**TASK INSTRUCTIONS**: No pictures belong in the copy. Retype exactly, and only, the stretch of lines below from the one with "exposure_s: 1/320" through the one with "exposure_s: 1/800".

**MATERIAL PROVIDED**:
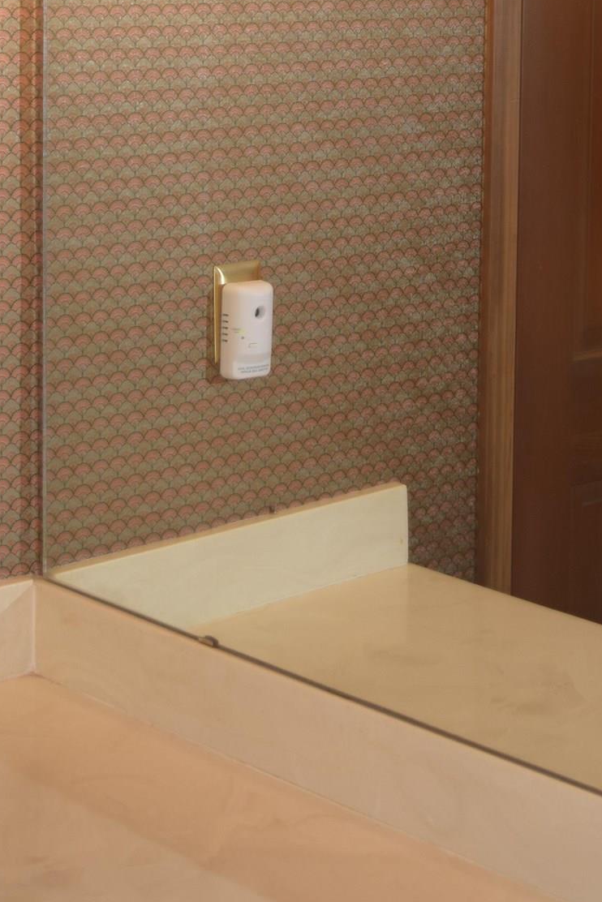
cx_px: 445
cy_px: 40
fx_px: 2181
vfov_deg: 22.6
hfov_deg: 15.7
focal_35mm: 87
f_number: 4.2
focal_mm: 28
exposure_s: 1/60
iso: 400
--
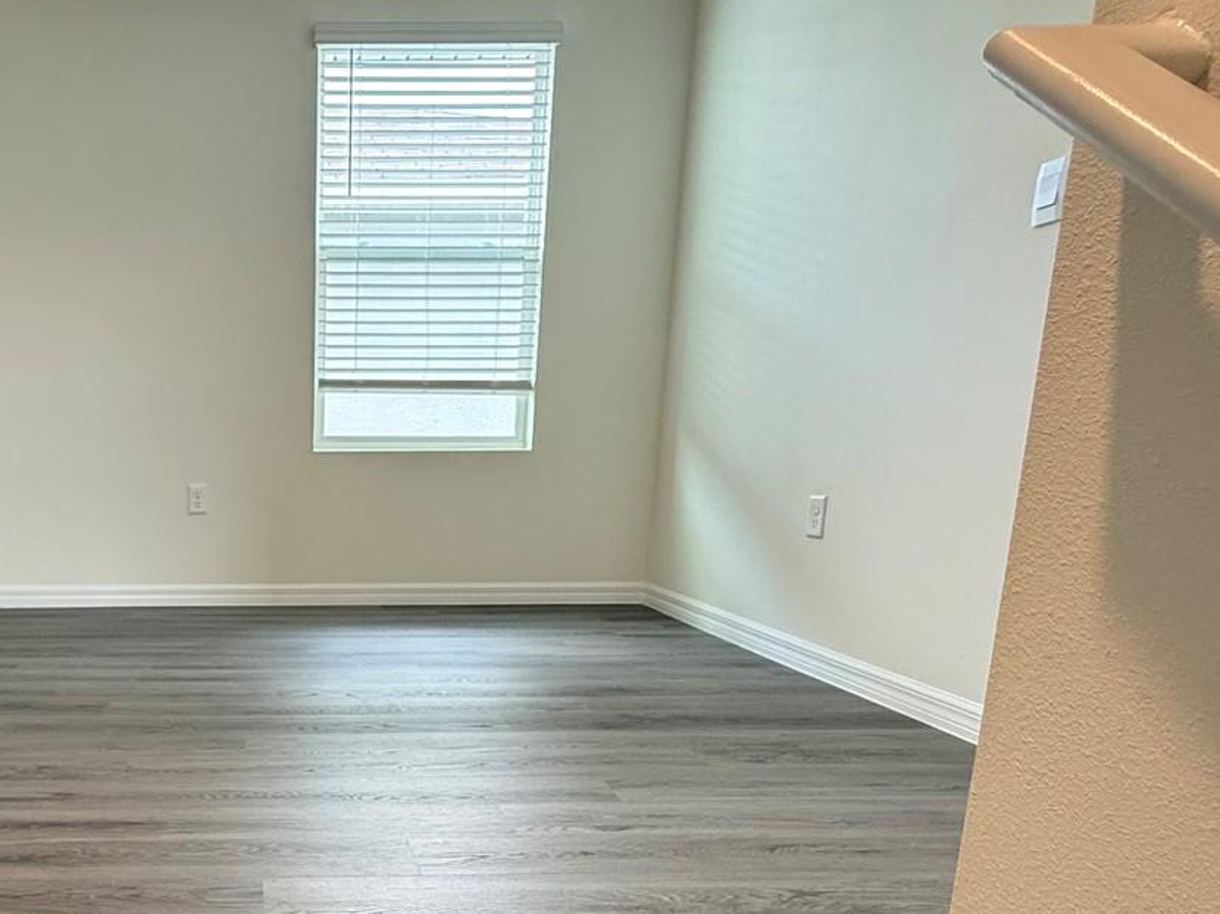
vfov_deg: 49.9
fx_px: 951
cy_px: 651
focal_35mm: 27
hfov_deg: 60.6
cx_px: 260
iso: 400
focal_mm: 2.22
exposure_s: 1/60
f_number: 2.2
---
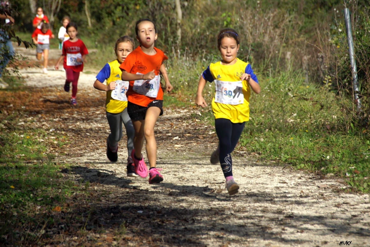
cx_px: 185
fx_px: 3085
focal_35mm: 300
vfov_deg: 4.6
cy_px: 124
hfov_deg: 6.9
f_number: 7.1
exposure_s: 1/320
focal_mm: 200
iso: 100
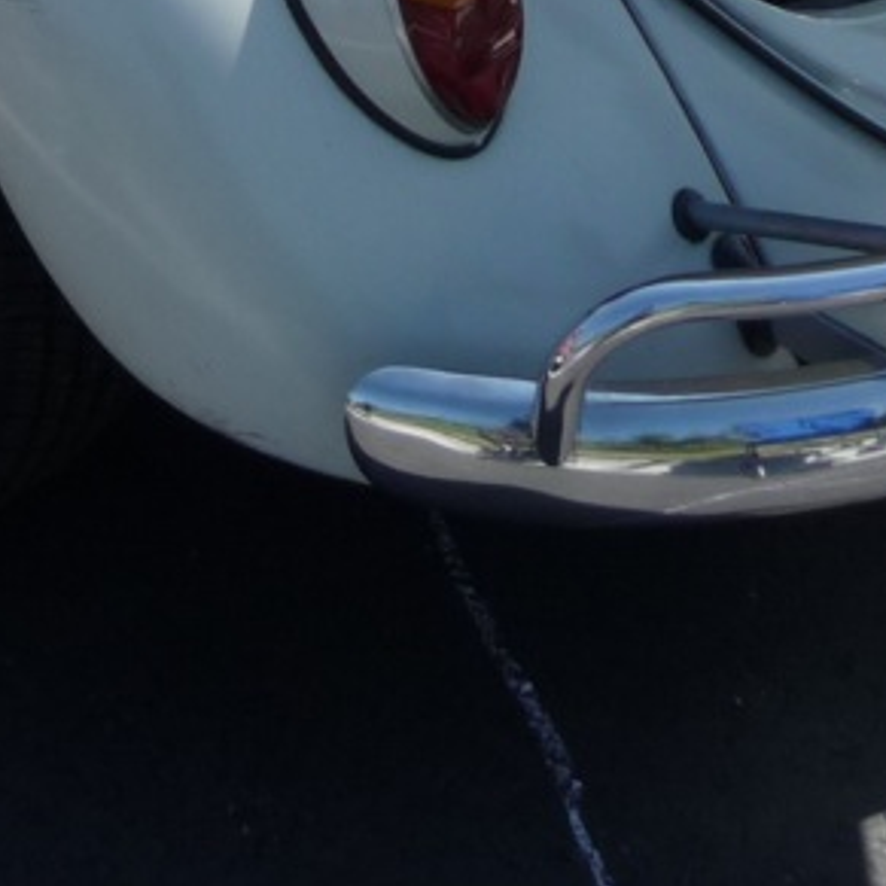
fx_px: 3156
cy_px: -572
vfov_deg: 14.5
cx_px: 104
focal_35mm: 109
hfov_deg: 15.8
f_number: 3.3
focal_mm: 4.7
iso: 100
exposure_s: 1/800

**EXPECTED ANSWER**:
exposure_s: 1/320
focal_mm: 200
iso: 100
fx_px: 3156
cy_px: -572
vfov_deg: 14.5
cx_px: 104
focal_35mm: 109
hfov_deg: 15.8
f_number: 3.3
focal_mm: 4.7
iso: 100
exposure_s: 1/800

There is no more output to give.